Marbles
Shrill calls echo through suburban streets. Follow your ears, and your eyes will find a Dickensian moonscape buzzing with half-sized humanity. An expanse of bare, dusty earth crowded with children with dirty hands and knees, huddled in feverish conversation or shuffling aimlessly through the throng. This was the marble pit at my primary school. It emerged every morning before school, at recess and at lunchtime. It was a place where plans were made, deals were done and innocence was weakened.
I cannot say how long this went on. It seemed like months, but it might have been days. This was, after all, a time when summers lasted for eons and eight-and-a-half was a world away from eight years old. I do, however, remember a distinct beginning and end to the marble pit.
Playing marbles is by no means unusual in a primary school, but the nuances of any particular marble competition or tradition are often unique. From time to time I find my mind drifting back to that strange moment in my childhood when the lure of the marble pit rendered the rest of the schoolyard all but empty. To the uninitiated, the pit was as exciting, confusing, strange and limitless as a Turkish bizarre. With commodities and competition, salespeople and charlatans, it was simultaneously a market place, a casino and a sideshow.
The colours and details are dimmer now, bleached by decades of synaptic activity, but I remember how the system worked and what the prizes were. There were several different types of marble. Here are the ones I remember.
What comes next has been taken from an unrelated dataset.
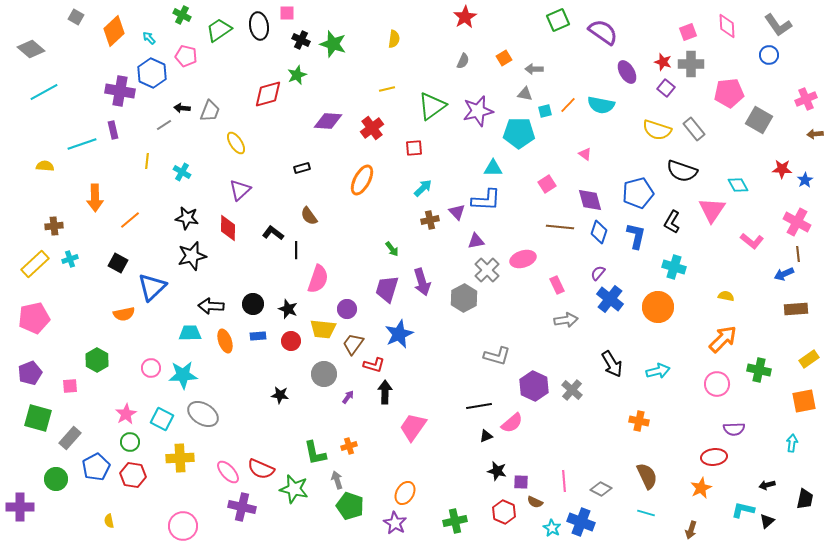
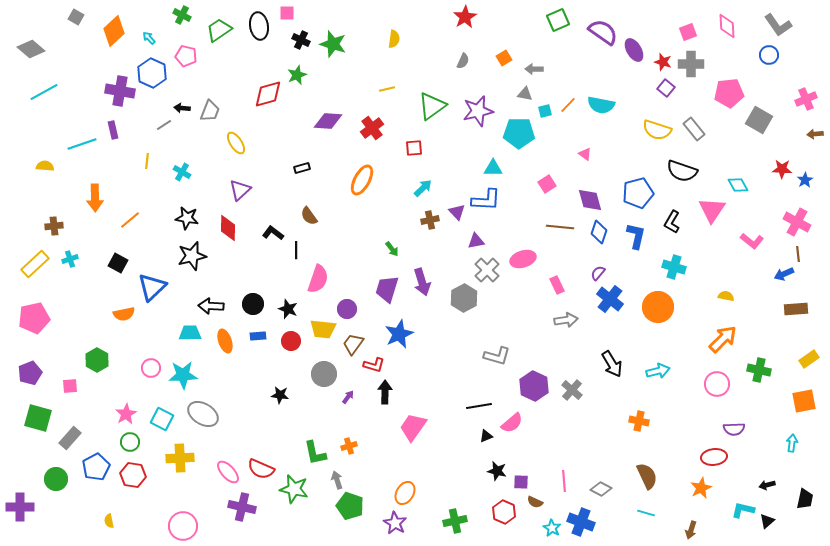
purple ellipse at (627, 72): moved 7 px right, 22 px up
- Marble: a faintly tinted glass sphere with a tongue of twisting multi-coloured glass in the middle.
- Cat’s Eye: colourless glass sphere with a tongue of a single coloured glass in the middle, most commonly this was green or yellow
- Red Barron: like a cats eye, but the central coloured tongue of glass was red
- Smasher: essentially a ball bearing, rather than a glass marble
- Crystal: glass sphere with no other coloured glass inside. These sometimes had a green, yellow or blue tint
- Peewee: opaque, with a dingle solid, but pale colour
- Coloured: opaque and white with feathers of pale colour here and there
There were also two sizes of marble, standard (about 1.5 centimetres) or “Tommy” (about 2.5 centimetres).
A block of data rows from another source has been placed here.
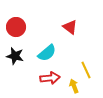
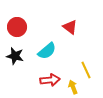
red circle: moved 1 px right
cyan semicircle: moved 2 px up
red arrow: moved 2 px down
yellow arrow: moved 1 px left, 1 px down
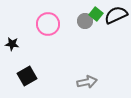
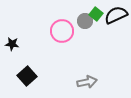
pink circle: moved 14 px right, 7 px down
black square: rotated 12 degrees counterclockwise
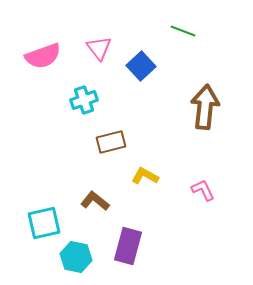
There were dozens of competition sites scattered across the marble pit. At each site there were two competitors: a spruiker and a shooter. The spruiker would place a marble on the ground in front of them and use their finger to draw a line in the dirt some distance away. The shooter would the roll a marble from this line, aiming for the spruiker’s marble. If they hit it, they would win the spruiker’s marble; if they did not hit it, they forfeited their marble to the spruiker. This is the simplest scenario, but the characteristics of the specific marbles involved in each game had a great influence. For example if the spruiker’s marble was a more valuable marble, for example a cat’s eye, the shooter’s line would be placed further away. If the shooter’s marble was more valuable than a normal marble, he or she would negotiate more than one shot.
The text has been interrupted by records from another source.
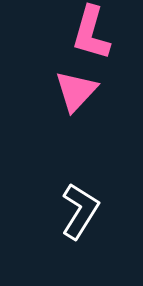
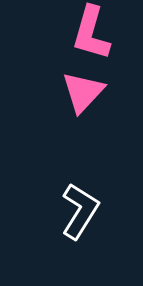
pink triangle: moved 7 px right, 1 px down
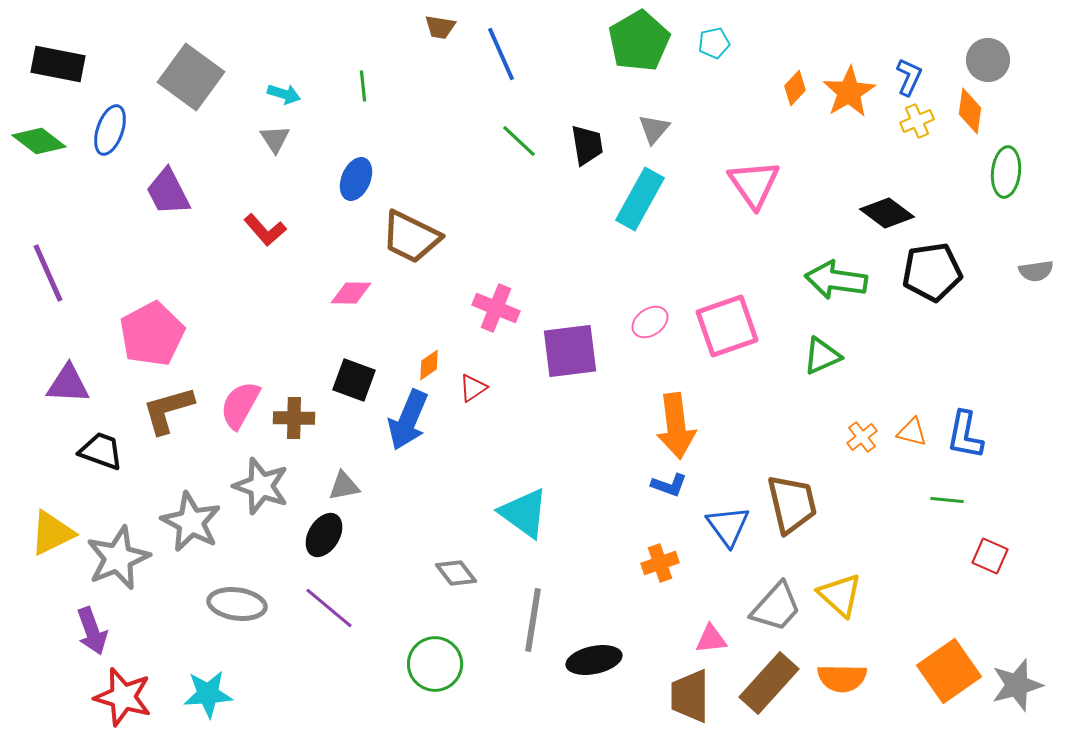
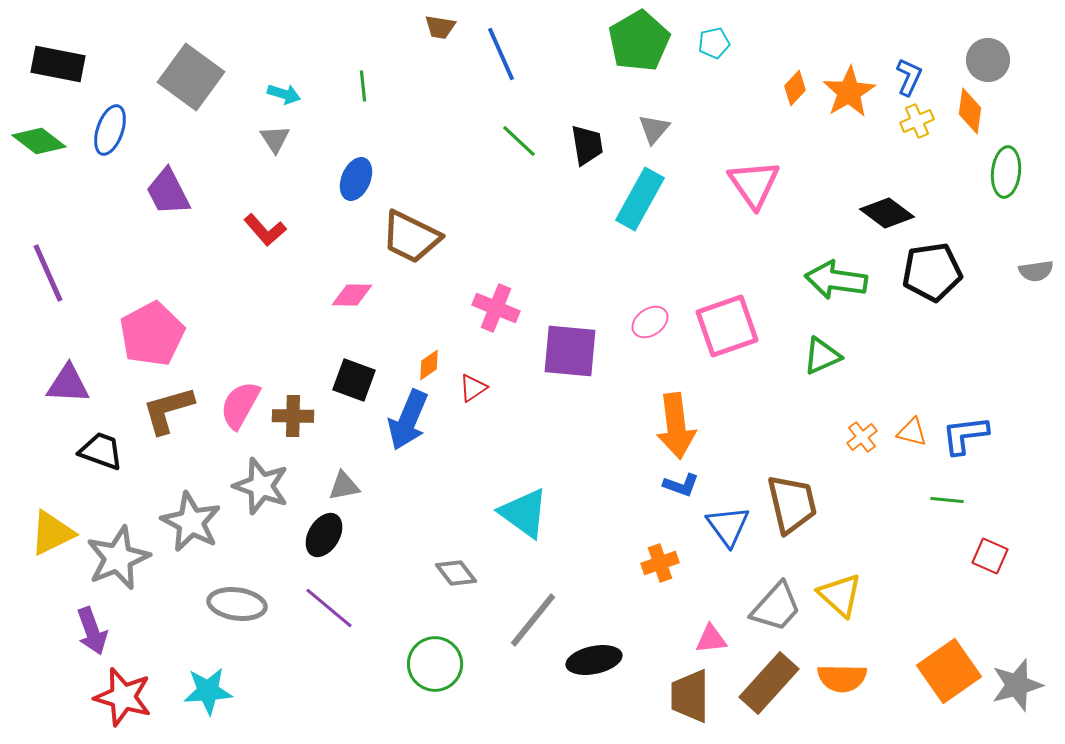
pink diamond at (351, 293): moved 1 px right, 2 px down
purple square at (570, 351): rotated 12 degrees clockwise
brown cross at (294, 418): moved 1 px left, 2 px up
blue L-shape at (965, 435): rotated 72 degrees clockwise
blue L-shape at (669, 485): moved 12 px right
gray line at (533, 620): rotated 30 degrees clockwise
cyan star at (208, 694): moved 3 px up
All through this spontaneous barter yard there was a constant cacophony of spruiker’s calls, within which you would hear reflected every possible permutation of marble types.
“Win a tommy!”
“Win a red baron!”
“Win a marble”
“Win a tommy crystal!”
One would then need to carefully choose the game that would best meet your needs, based on the which marbles you were most interested in obtaining, which marbles you already had in your possession and the best chances of winning.
“Win a marble!”
“Win a tommy smasher!”
You would also need to consider the consistency of the shooting surface and try to avoid anyone with a reputation for unsporting or violent behaviour.
“Win a cat’s eye!”
Once you had selected a game, you would then begin the bartering process to determine how many shots you could have with your shooting marble of choice.
“Win a tommy!”
“How many for a coloured?”
“Three.”
“No way – four.”
“Na, three.”
“Can I have a test shot – not for keeps?”
“Alright - then three.”
Of course it wasn’t always as congenial as that. I mentioned earlier that I remember a distinct beginning and end to the marble era. My memory is that playing marbles was eventually banned by the school, because it was the root of too many fights. The odd thing is that I do not remember seeing any fights.
In theory the marble pit might have been a great opportunity for student development. It was a chance to learn about market forces, supply, demand and value. It was a chance for students to improve their arithmetic and numeracy, as well as honing valuable skills in communication and diplomacy. There was also the obvious motor skills and hand-eye coordination.
Sadly it was also an environment that unleashed some of our less pleasant primal instincts - ‘Wall Street’ meets ‘Lord of the Flies’. Perhaps this is the real reason it was banned, or maybe our teachers knew that we would have our whole adult lives to embrace greed, envy and materialism. Maybe they wanted to extend our childhoods for as long as possible.